A former sub-postmaster has described how his life was ruined when he was wrongly sent to jail during the post office scandal.

Harjinder Botoy was convicted of stealing more than £ 200,000 due to computer problems.


Harjinder Batua, 45, said his ‘life was ruined’ when he was wrongly convicted of stealing cash.Credit: Dan Charity.

The 45-year-old man ran the Sutton-in-Ashfield post office with his wife in Ashfield, Notice, until he was arrested, charged and then sentenced in 2008 to three years in prison for “stealing” 8 208,000. Sent to three months in jail.

Mr Buttouy said he was “absolutely outraged” when the verdict was handed down, adding: “I was not prepared for it.

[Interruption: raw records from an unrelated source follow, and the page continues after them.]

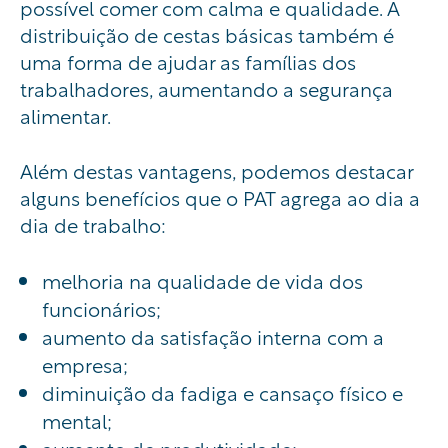
possível comer com calma e qualidade. A
distribuição de cestas básicas também é
uma forma de ajudar as famílias dos
trabalhadores, aumentando a segurança
alimentar.
Além destas vantagens, podemos destacar
alguns benefícios que o PAT agrega ao dia a
dia de trabalho:
melhoria na qualidade de vida dos
funcionários;
aumento da satisfação interna com a
empresa;
diminuição da fadiga e cansaço físico e
mental;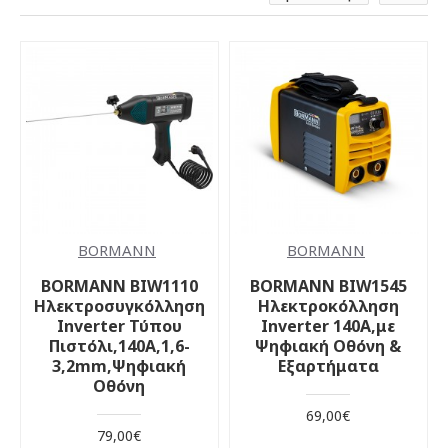
BORMANN
BORMANN
BORMANN BIW1110
BORMANN BIW1545
Ηλεκτροσυγκόλληση
Ηλεκτροκόλληση
Inverter Τύπου
Inverter 140A,με
Πιστόλι,140A,1,6-
Ψηφιακή Οθόνη &
3,2mm,Ψηφιακή
Εξαρτήματα
Οθόνη
69,00€
79,00€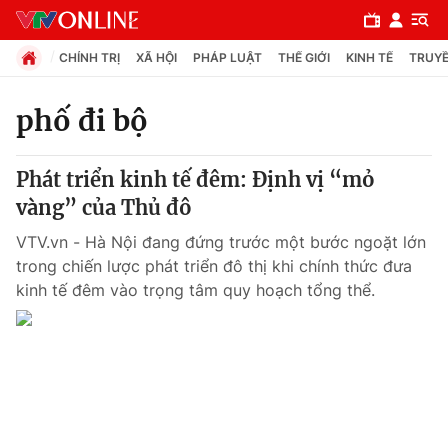
CHÍNH TRỊ
XÃ HỘI
PHÁP LUẬT
THẾ GIỚI
KINH TẾ
TRUYỀ
phố đi bộ
Chuyên mục
Phát triển kinh tế đêm: Định vị “mỏ
Chính trị
vàng” của Thủ đô
VTV.vn - Hà Nội đang đứng trước một bước ngoặt lớn
Xã hội
trong chiến lược phát triển đô thị khi chính thức đưa
kinh tế đêm vào trọng tâm quy hoạch tổng thể.
Pháp luật
Y tế
Thế giới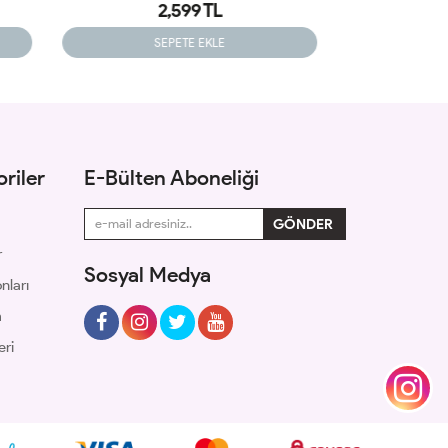
2,350 TL
SEPETE EKLE
riler
E-Bülten Aboneliği
r
Sosyal Medya
nları
m
eri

Mr. Botoy was involved in more than 700 subpomasters and subpostresses (SPMs) between 2000 and 2014 – based on false information from the Horizon IT system, which was installed and maintained by Fujitsu.

In December 2019, a High Court judge ruled that Horizon had “bugs, errors and omissions” and that there was a “material risk” that the Post Office branch accounts had been reduced due to the system.

The High Court had in April last year quashed Mr Batwai’s sentence, along with 38 other former postmasters.

Speaking earlier in the day, investigating the scandal, Mr Bowie said his family had been “devastated” by the false sentencing.

He said that between 2004 and 2007, his branch had no problem passing the post office audit – and even a week before his arrest, the audit was signed without any problems.

But on April 24, 2007, he was taken into police custody after an audit found £ 208,000 missing from his branch.

Mr Bowie said he felt “shocked”, “confused” and “embarrassed” because customers had seen him being held by CID officers.

In September 2008, he faced trial in Nottingham Crown Court, where he maintained his position

Innocent and questioned whether Horizon’s information was accurate – but the Post Office insisted it was “100 percent strong.”

He was sentenced to three years and three months in prison – which was considered the largest.

Sentences in Horizon cases – and 60,000 confiscated.

Mr Batoway described his “terrible” ordeal in prison, where he lost more than six stones and was “under daily pressure”.

“I kept thinking about how I got here. I’m just thinking about my family,” he said.

The 45-year-old said it was “terrible” for his wife and three children, who had to move to Chesterfield with their parents after the business closed.

“It was the same for them as it was for me – we were all devastated,” he said. Mr Batowe said he stopped filing for bankruptcy because he was struggling to get 60,000 back.

“Everything is broken for me. I no longer have confidence in myself,” he said.

He added: “I had a really good reputation in public and then I lost it with just one click.”

What he wants from the post office now is: “I want someone to go to jail.”

The inquiry, which is expected to continue for the rest of this year, is examining whether the Post Office was aware of the flaws in the IT system and will also ask how the staff was found guilty. ۔

Inquiry lawyer Jason Beer QC said in his opening remarks that the trial of the victims could be called “the worst breach of justice in recent British legal history”.

Mr. Botoy was the owner of the branch with his wife, Balbunder.


Mr. Botoy was the owner of the branch with his wife, Balbunder.Credit: Dan Charity.